In the Nietzschean philosophical sense, why are you where you are? What brought you to this place, this moment? What decisions plowed your path to your present? My dysphoria guided me to this moment. My dysphoria is my freedom and my crutch. Debilitatingly so.
You have your way. I have my way. As for the right way, the correct way, and the only way, it does not exist
Nietzsche professed that an exemplary human being must determine her/his identity through self-realization, abandoning reliance on anything transcendental, no afterlife. One of his most noted quotes, “You have your way. I have my way. As for the right way, the correct way, and the only way, it does not exist,” virtually identifies how the transgender community has similar, yet varying and divergent stories.
The sole source of my dysphoria resides on the top of my head. Shackled with the reality that I must wear a wig for the rest of my life depresses me. It is part of who I am. Unfortunately, it is a defining part of who I am. To me. There are times that I sit and cry at what I feel is so unfair.
What more defines a confident woman than a luscious head of hair? Nothing, as goes my personal expression of being female. The ability to express yourself with different styles and colors, to me is the Mt. Olympus of being female. Knowing I’ll never have that destroys my resolve and roots me in my dysphoria.
My story ebbs and flows, with the depth of me facing my hairless reality, on a daily basis. Some days, it is tolerable. Most days, like the days of this past glorious weather weekend —I’m on Long Island— it turned me into Quasimodo. I hide inside and despoiled a leisurely bike ride with my girlfriend, to see the Jones Beach air show.
I feel into my dysphoric depression and told her to go without me
Our established tradition was to bike down to see the air show after our respective exercise classes and share a subway sandwich. We usually head out about 11:30/12:00 in time to see the latter planes and the Blue Angels. Our joined love for the Blue Angels’ artistry is apropos of our relationship. When one is feeling down, the other is there unconditionally. Our closeness is unwavering. When we do our separate things, we know we’ll be together again in a short time.
However, this weekend, I feel into my dysphoric depression and told her to go without me. Of course she didn’t and sacrificed something that means a lot to her. All this because I am not able to accept that I have to wear a wig and am self-conscious that people see it and can tell I’m a transfemale.
I spend so much conscious effort to make sure nothing reads “Tranny with a wig…LOOK!” that I lose out in the moments. Moments trying to be the caring, attentive girlfriend, moments training and swimming, moments on the subway, moments reading, moments shopping, walking, having coffee, just moments. It is even worse when in social or “captive audience” situations. Even something as inconsequential as lying down is a thought process.
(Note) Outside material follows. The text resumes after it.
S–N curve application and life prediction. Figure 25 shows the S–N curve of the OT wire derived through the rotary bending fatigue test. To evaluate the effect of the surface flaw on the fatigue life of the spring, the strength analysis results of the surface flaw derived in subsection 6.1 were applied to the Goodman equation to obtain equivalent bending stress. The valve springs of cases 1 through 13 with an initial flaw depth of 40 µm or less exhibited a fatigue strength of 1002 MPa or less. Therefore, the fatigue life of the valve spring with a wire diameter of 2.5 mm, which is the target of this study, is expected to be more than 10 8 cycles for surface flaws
Nothing hangs my self-confidence and eradicates my self-esteem like contemptuous, judgmental stares. That is how my morning started, on the NYC subway, 6:05a, a week ago, Tuesday. I was feeling really good that morning, until I stepped on the downtown A train. A younger woman and a middle-aged man were STARING. Bolts driven, steel-eyed stares right at the fake hair line. I knew that is where they were looking, and silently concluding what I was. I wished I were a turtle at that moment. I couldn’t wait to get off the train.
My week plummeted from there. Wig bonding kept loosening, strands came out by the bushel. Time spent placing every hair to disguise the wig cap, just to get out of the house on the daily, captured hours out of my week. How I’d love to say, “Yeah, I’d love to go shopping” and grab my bag and out the door. I cannot do that, I first have to factor at least 10 – 30 minutes making sure I wont be tagged wearing a wig, than the inevitable stare, face and neck investigation, to the conclusion that, I used to be a male and will not fit into the fabric of society without judgement, derision and contempt.
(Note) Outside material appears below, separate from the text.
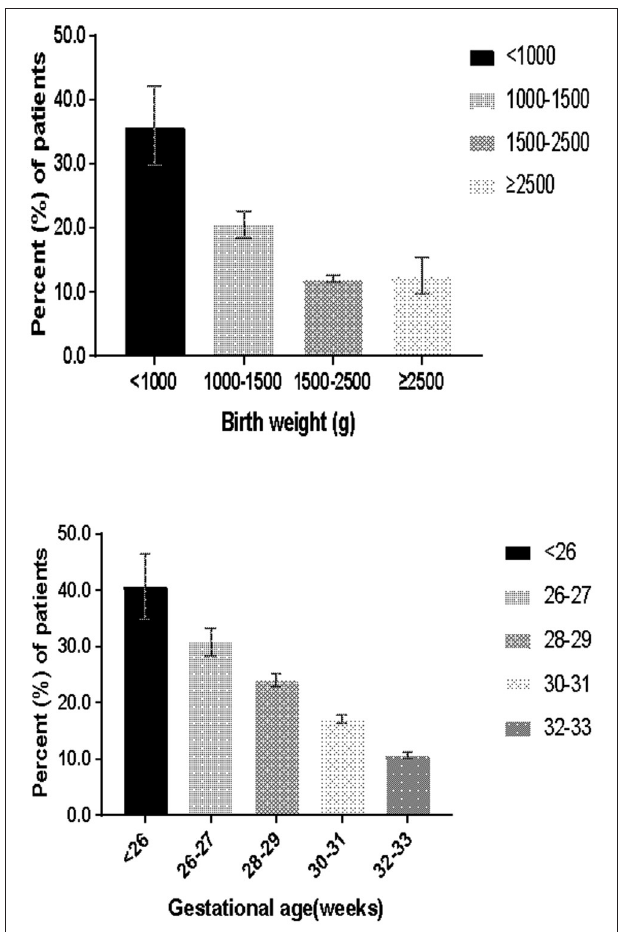
FIGURE 1 | Percentage of patients receiving cardiovascular pharmacological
I can honestly say I don’t understand why my partner puts up with me
I can honestly say I don’t understand why my partner puts up with me. There are so many opportunities for her to have a hassle free life, filled with blissful happiness. Yet she actively chooses to have her expectations dashed on those days when my confidence is nonexistent, and I’m in the throes of depressed episodes.
Gender Dysphoria and Depression, are a volatile mixture. Every day I have anxiety in respect to the state of my wig. I hope and wish for a medical breakthrough. Some charlatan pitching a miracle growth serum -sign me up. A scalp transplant? Sure, here’s my medical clearance. I’d even volunteer for an experimental procedure at chromosome splicing to promote hair growth. So what if a side effect is an extra eyeball on my elbow.
mir, irini, peace, amn,
-jahn
jahn westbrook
This cathartic, stream-of-consciousness, exposé actualizes my crippling reality of being bald as a female. I cannot accept it, not presently. It is hard. Not challenging. But meteorite hard to see my reflection in the mirror and see a woman. Knowing that my key feminine factor I do not possess(see Nietzsche’s quote above), keeps me seeing the male version of me…the me I was.